- Prompt -
Copy exactly the stretch of data below from the line with "(Finon Manullang)" through the line with "percevrez la Rémunération", including both of those lines.

- Task data -
───

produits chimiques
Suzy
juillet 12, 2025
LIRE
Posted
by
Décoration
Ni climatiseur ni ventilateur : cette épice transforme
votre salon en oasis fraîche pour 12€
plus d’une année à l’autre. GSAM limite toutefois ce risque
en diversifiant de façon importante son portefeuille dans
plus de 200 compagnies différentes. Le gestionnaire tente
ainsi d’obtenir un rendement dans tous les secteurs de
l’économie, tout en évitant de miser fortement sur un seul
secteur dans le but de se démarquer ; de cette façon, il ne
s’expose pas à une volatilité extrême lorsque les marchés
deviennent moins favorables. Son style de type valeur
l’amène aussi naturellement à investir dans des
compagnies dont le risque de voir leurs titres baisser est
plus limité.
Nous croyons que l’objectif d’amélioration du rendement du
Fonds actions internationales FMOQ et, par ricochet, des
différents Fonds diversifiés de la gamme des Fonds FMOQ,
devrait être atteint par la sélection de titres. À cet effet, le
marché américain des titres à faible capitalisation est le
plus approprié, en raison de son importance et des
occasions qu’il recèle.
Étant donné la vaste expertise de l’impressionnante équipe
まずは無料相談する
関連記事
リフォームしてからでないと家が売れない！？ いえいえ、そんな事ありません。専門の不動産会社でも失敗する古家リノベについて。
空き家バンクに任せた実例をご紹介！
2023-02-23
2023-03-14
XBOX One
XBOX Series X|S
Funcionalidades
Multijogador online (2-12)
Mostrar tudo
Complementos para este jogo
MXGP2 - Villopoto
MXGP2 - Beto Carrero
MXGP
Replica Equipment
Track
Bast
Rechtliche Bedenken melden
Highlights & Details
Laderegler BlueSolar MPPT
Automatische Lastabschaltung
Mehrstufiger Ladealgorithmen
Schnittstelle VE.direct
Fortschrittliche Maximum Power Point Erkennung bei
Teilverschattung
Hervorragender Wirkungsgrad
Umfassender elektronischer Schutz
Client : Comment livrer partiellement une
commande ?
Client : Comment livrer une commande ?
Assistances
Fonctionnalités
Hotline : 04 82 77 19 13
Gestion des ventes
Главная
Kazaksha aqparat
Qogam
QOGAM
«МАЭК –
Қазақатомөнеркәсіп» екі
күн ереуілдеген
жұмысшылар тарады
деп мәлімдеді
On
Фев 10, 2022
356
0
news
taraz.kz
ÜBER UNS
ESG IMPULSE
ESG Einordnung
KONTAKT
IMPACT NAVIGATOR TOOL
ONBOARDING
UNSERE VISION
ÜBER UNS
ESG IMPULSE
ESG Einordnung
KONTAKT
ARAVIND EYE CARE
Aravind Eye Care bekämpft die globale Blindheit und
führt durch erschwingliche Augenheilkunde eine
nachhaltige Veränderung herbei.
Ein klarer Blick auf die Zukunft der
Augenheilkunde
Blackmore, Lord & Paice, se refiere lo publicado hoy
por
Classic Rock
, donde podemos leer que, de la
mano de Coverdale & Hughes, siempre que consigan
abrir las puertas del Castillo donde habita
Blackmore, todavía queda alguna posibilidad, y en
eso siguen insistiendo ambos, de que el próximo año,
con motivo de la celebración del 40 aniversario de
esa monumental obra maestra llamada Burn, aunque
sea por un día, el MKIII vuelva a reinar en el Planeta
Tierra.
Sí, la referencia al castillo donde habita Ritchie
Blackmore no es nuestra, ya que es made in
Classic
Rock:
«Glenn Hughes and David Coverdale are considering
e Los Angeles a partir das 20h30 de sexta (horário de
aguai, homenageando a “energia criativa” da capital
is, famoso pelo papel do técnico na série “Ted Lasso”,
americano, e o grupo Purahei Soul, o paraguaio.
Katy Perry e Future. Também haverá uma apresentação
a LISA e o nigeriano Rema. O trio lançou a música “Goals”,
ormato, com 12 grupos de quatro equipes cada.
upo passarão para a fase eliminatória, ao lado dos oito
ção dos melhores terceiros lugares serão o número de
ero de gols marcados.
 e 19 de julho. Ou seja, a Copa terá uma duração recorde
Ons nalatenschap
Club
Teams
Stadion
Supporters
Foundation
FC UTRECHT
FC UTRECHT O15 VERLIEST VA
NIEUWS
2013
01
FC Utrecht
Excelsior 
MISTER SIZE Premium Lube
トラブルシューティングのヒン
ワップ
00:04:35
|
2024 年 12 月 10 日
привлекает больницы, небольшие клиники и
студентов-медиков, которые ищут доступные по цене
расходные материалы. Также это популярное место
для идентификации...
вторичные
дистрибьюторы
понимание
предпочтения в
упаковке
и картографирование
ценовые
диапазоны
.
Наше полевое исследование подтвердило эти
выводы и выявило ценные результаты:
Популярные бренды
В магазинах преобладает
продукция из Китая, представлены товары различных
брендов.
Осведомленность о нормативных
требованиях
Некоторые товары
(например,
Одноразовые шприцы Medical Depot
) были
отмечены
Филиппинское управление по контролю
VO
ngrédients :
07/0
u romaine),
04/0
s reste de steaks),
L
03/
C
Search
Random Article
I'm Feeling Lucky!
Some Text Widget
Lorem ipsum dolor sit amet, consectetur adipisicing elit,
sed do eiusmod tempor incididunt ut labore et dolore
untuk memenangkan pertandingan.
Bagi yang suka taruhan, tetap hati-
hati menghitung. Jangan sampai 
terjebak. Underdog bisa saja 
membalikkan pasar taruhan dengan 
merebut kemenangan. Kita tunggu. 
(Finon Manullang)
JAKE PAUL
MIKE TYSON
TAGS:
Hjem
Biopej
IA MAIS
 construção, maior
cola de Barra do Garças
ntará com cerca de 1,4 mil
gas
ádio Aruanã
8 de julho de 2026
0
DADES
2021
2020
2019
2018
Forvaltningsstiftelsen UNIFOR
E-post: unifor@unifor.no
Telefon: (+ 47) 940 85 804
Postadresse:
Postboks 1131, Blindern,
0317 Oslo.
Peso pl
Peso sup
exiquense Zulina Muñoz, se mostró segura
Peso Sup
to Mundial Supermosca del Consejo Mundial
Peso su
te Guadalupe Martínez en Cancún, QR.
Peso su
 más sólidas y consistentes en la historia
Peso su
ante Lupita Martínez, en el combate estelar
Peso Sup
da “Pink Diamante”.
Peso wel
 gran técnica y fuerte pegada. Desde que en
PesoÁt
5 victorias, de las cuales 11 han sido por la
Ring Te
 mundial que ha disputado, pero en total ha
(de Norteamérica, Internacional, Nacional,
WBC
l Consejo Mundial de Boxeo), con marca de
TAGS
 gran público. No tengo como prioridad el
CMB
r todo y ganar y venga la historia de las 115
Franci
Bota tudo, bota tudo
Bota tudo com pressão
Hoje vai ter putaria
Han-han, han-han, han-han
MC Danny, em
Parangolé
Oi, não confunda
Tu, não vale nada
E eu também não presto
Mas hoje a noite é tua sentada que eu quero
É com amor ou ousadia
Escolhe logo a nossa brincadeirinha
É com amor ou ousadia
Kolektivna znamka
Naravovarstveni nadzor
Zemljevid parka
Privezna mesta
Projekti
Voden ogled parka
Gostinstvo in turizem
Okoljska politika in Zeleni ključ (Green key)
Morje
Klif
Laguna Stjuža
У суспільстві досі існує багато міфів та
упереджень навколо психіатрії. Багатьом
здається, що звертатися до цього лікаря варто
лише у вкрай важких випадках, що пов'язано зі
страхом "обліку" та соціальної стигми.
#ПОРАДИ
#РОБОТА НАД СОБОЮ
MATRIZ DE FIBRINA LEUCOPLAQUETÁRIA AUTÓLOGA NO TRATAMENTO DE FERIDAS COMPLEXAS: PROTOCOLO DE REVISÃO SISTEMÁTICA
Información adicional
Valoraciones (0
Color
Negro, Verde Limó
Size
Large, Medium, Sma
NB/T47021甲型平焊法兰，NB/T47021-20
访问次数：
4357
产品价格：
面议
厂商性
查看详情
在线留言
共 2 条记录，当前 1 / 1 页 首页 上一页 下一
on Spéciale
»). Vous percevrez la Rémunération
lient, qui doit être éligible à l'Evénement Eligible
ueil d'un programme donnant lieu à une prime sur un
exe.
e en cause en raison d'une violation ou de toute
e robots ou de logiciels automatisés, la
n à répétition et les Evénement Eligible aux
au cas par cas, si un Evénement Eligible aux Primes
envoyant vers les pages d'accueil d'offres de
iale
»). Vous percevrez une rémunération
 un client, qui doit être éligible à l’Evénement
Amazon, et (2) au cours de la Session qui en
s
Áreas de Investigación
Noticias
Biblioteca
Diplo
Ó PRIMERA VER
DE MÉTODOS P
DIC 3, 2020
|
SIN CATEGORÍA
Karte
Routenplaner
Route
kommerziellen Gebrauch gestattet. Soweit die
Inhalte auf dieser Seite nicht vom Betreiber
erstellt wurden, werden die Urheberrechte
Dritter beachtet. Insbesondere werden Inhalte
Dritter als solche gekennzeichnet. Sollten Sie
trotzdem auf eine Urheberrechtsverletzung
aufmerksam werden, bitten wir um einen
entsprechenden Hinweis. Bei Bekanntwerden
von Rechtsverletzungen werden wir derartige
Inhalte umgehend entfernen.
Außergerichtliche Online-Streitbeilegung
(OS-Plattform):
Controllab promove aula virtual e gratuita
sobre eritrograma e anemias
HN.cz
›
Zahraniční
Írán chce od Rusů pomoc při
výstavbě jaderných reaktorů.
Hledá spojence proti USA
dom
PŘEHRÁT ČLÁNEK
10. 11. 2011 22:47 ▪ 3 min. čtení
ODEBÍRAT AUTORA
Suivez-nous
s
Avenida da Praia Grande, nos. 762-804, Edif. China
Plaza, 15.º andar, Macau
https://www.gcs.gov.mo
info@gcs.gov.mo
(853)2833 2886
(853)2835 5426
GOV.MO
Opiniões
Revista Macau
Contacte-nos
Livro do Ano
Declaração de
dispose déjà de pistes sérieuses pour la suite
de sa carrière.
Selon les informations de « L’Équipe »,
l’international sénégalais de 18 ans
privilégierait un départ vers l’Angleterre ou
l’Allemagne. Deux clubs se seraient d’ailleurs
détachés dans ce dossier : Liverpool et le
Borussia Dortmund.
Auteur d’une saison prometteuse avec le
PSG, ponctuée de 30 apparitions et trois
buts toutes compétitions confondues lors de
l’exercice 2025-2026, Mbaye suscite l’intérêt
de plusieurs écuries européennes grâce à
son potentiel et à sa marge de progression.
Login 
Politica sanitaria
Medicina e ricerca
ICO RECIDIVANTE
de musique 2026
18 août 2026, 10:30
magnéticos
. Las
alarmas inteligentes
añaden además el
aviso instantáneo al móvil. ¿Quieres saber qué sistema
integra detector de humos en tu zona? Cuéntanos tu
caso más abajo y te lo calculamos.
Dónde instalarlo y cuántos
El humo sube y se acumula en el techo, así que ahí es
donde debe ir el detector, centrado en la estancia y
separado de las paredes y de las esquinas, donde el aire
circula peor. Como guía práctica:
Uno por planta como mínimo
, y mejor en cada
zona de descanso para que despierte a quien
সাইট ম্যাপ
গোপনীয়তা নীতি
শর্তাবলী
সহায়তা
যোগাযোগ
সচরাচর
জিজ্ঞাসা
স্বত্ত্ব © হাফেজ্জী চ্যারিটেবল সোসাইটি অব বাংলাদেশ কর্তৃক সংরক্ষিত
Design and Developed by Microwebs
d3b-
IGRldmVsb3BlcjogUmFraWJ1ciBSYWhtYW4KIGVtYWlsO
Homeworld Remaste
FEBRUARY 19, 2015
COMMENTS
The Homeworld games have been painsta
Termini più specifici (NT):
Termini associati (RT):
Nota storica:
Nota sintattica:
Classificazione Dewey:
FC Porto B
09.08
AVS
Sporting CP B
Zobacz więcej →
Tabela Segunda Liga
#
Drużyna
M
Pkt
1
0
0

───

- Answer to this problem -
(Finon Manullang)
JAKE PAUL
MIKE TYSON
TAGS:
Hjem
Biopej
IA MAIS
 construção, maior
cola de Barra do Garças
ntará com cerca de 1,4 mil
gas
ádio Aruanã
8 de julho de 2026
0
DADES
2021
2020
2019
2018
Forvaltningsstiftelsen UNIFOR
E-post: unifor@unifor.no
Telefon: (+ 47) 940 85 804
Postadresse:
Postboks 1131, Blindern,
0317 Oslo.
Peso pl
Peso sup
exiquense Zulina Muñoz, se mostró segura
Peso Sup
to Mundial Supermosca del Consejo Mundial
Peso su
te Guadalupe Martínez en Cancún, QR.
Peso su
 más sólidas y consistentes en la historia
Peso su
ante Lupita Martínez, en el combate estelar
Peso Sup
da “Pink Diamante”.
Peso wel
 gran técnica y fuerte pegada. Desde que en
PesoÁt
5 victorias, de las cuales 11 han sido por la
Ring Te
 mundial que ha disputado, pero en total ha
(de Norteamérica, Internacional, Nacional,
WBC
l Consejo Mundial de Boxeo), con marca de
TAGS
 gran público. No tengo como prioridad el
CMB
r todo y ganar y venga la historia de las 115
Franci
Bota tudo, bota tudo
Bota tudo com pressão
Hoje vai ter putaria
Han-han, han-han, han-han
MC Danny, em
Parangolé
Oi, não confunda
Tu, não vale nada
E eu também não presto
Mas hoje a noite é tua sentada que eu quero
É com amor ou ousadia
Escolhe logo a nossa brincadeirinha
É com amor ou ousadia
Kolektivna znamka
Naravovarstveni nadzor
Zemljevid parka
Privezna mesta
Projekti
Voden ogled parka
Gostinstvo in turizem
Okoljska politika in Zeleni ključ (Green key)
Morje
Klif
Laguna Stjuža
У суспільстві досі існує багато міфів та
упереджень навколо психіатрії. Багатьом
здається, що звертатися до цього лікаря варто
лише у вкрай важких випадках, що пов'язано зі
страхом "обліку" та соціальної стигми.
#ПОРАДИ
#РОБОТА НАД СОБОЮ
MATRIZ DE FIBRINA LEUCOPLAQUETÁRIA AUTÓLOGA NO TRATAMENTO DE FERIDAS COMPLEXAS: PROTOCOLO DE REVISÃO SISTEMÁTICA
Información adicional
Valoraciones (0
Color
Negro, Verde Limó
Size
Large, Medium, Sma
NB/T47021甲型平焊法兰，NB/T47021-20
访问次数：
4357
产品价格：
面议
厂商性
查看详情
在线留言
共 2 条记录，当前 1 / 1 页 首页 上一页 下一
on Spéciale
»). Vous percevrez la Rémunération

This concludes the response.